* _SUPPLIED RECORDS_

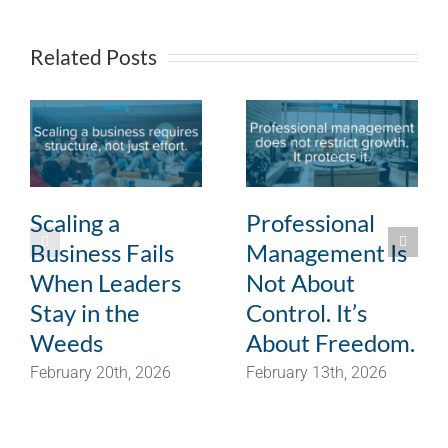
Related Posts
Scaling a
Professional
Business Fails
Management Is
When Leaders
Not About
Stay in the
Control. It’s
Weeds
About Freedom.
February 20th, 2026
February 13th, 2026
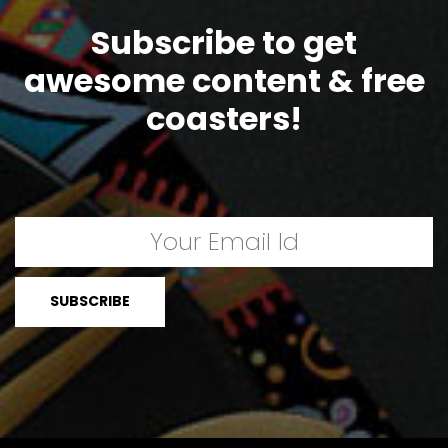
Subscribe to get
awesome content & free
coasters!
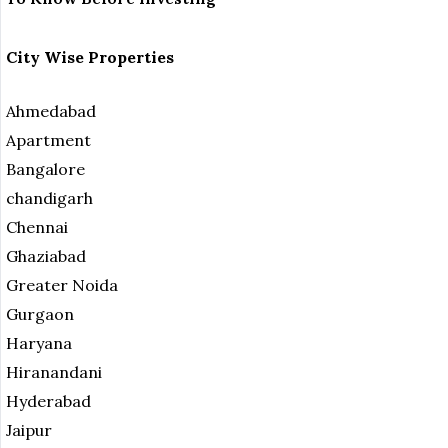
City Wise Properties
Ahmedabad
Apartment
Bangalore
chandigarh
Chennai
Ghaziabad
Greater Noida
Gurgaon
Haryana
Hiranandani
Hyderabad
Jaipur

* _EXERCISE BRIEF_
Copy the listing exactly. Any image in it stays out of the copy.

* _SOLUTION TO THE EXERCISE_
Related Posts
Scaling a
Professional
Business Fails
Management Is
When Leaders
Not About
Stay in the
Control. It’s
Weeds
About Freedom.
February 20th, 2026
February 13th, 2026
Subscribe to get
awesome content & free
coasters!
City Wise Properties
Ahmedabad
Apartment
Bangalore
chandigarh
Chennai
Ghaziabad
Greater Noida
Gurgaon
Haryana
Hiranandani
Hyderabad
Jaipur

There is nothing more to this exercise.